Dataset excerpt below:
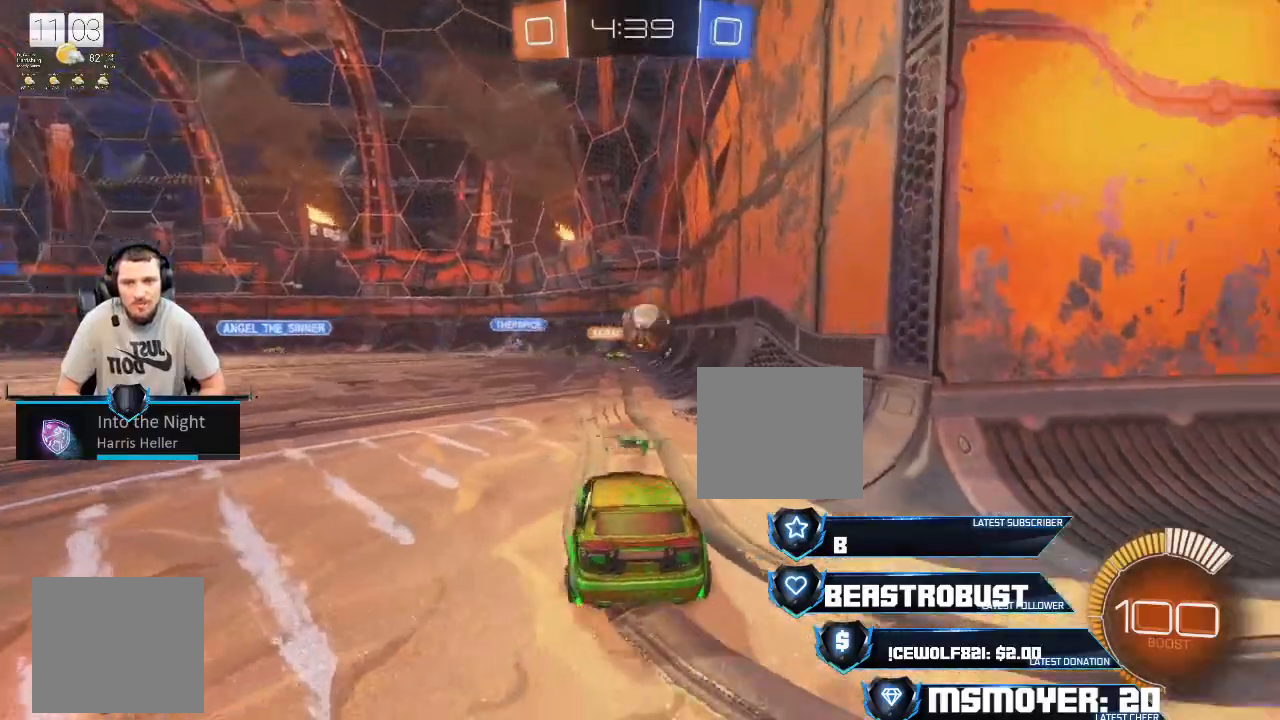
{"buttons": ["R2"], "left_stick": "center", "right_stick": "center", "events": [[33, "CROSS", "down"], [33, "R2", "down"], [200, "left_stick", "left"], [467, "CROSS", "up"], [500, "left_stick", "center"]]}
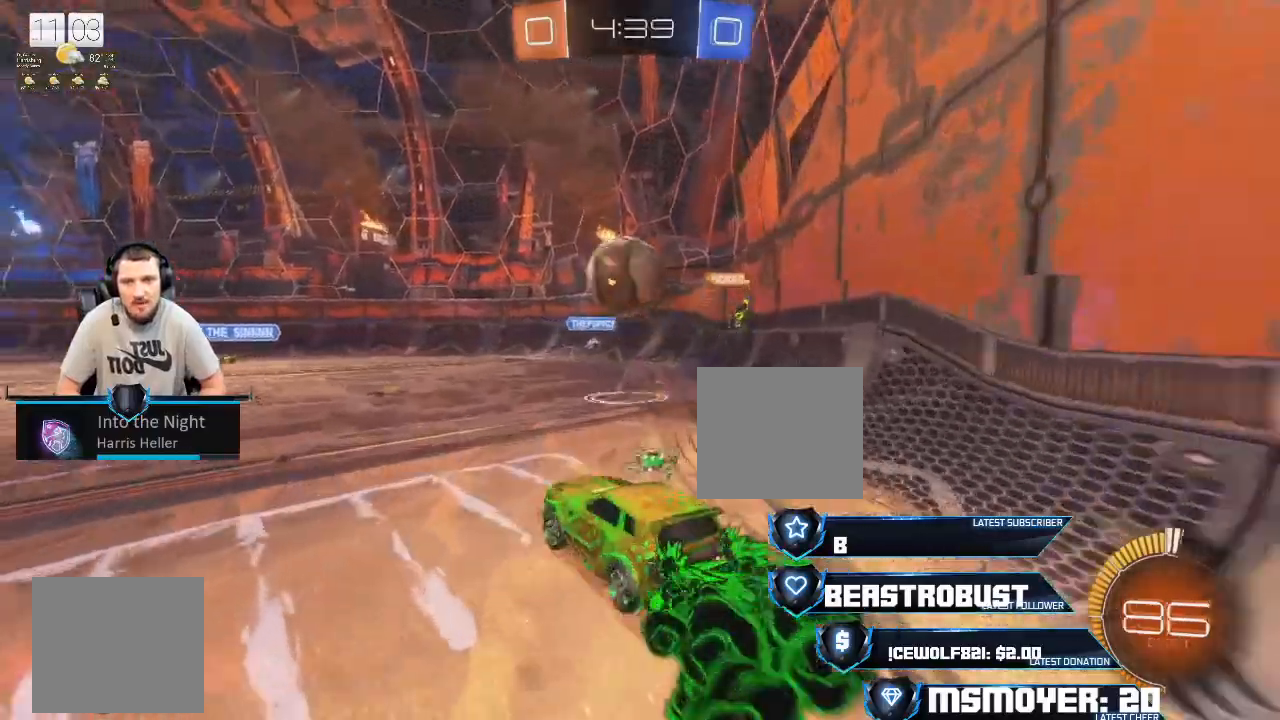
{"buttons": [], "left_stick": "center", "right_stick": "center", "events": [[33, "SQUARE", "down"], [100, "SQUARE", "up"], [133, "SQUARE", "down"], [167, "left_stick", "down"], [200, "SQUARE", "up"], [267, "CROSS", "down"], [400, "CROSS", "up"], [400, "left_stick", "center"], [500, "R2", "up"]]}
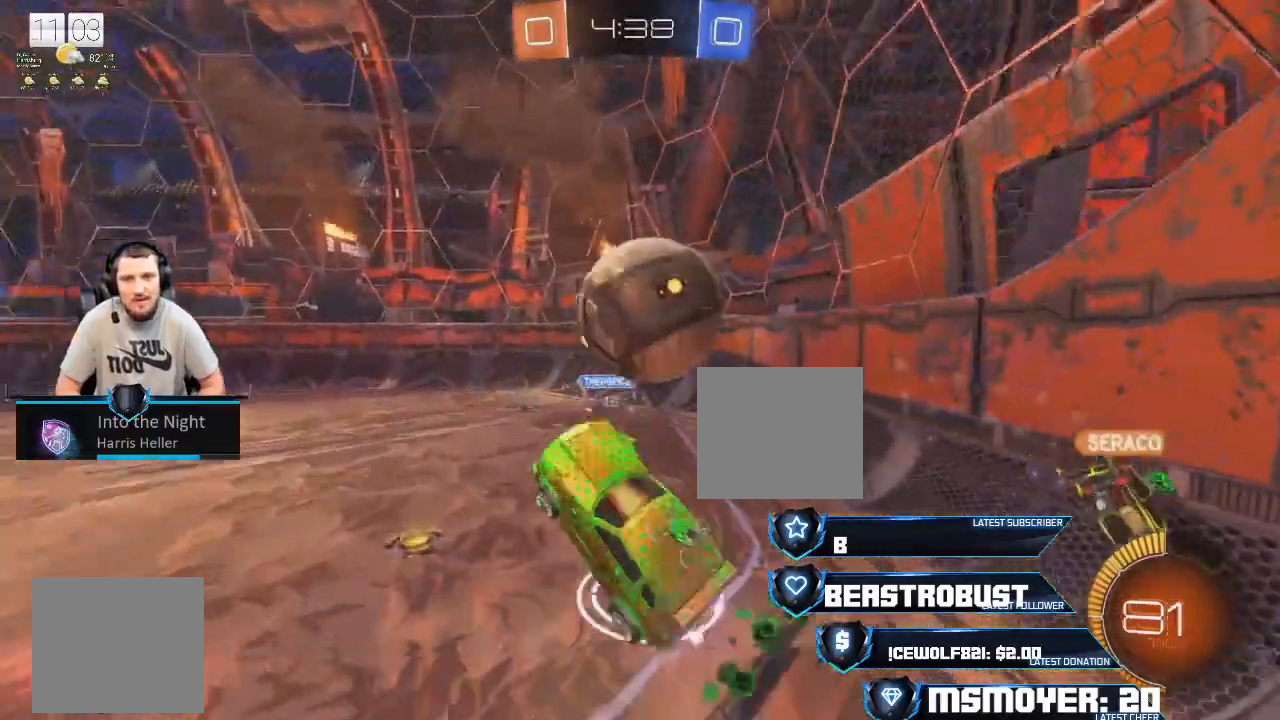
{"buttons": [], "left_stick": "center", "right_stick": "center", "events": [[333, "R2", "down"], [333, "left_stick", "up"], [400, "R2", "up"], [500, "left_stick", "center"]]}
End of Dataset excerpt.
**Task goal**
Would you output the listing above verbatim, without its pictures?

**Output for this task**
{"buttons": ["R2"], "left_stick": "center", "right_stick": "center", "events": [[33, "CROSS", "down"], [33, "R2", "down"], [200, "left_stick", "left"], [467, "CROSS", "up"], [500, "left_stick", "center"]]}
{"buttons": [], "left_stick": "center", "right_stick": "center", "events": [[33, "SQUARE", "down"], [100, "SQUARE", "up"], [133, "SQUARE", "down"], [167, "left_stick", "down"], [200, "SQUARE", "up"], [267, "CROSS", "down"], [400, "CROSS", "up"], [400, "left_stick", "center"], [500, "R2", "up"]]}
{"buttons": [], "left_stick": "center", "right_stick": "center", "events": [[333, "R2", "down"], [333, "left_stick", "up"], [400, "R2", "up"], [500, "left_stick", "center"]]}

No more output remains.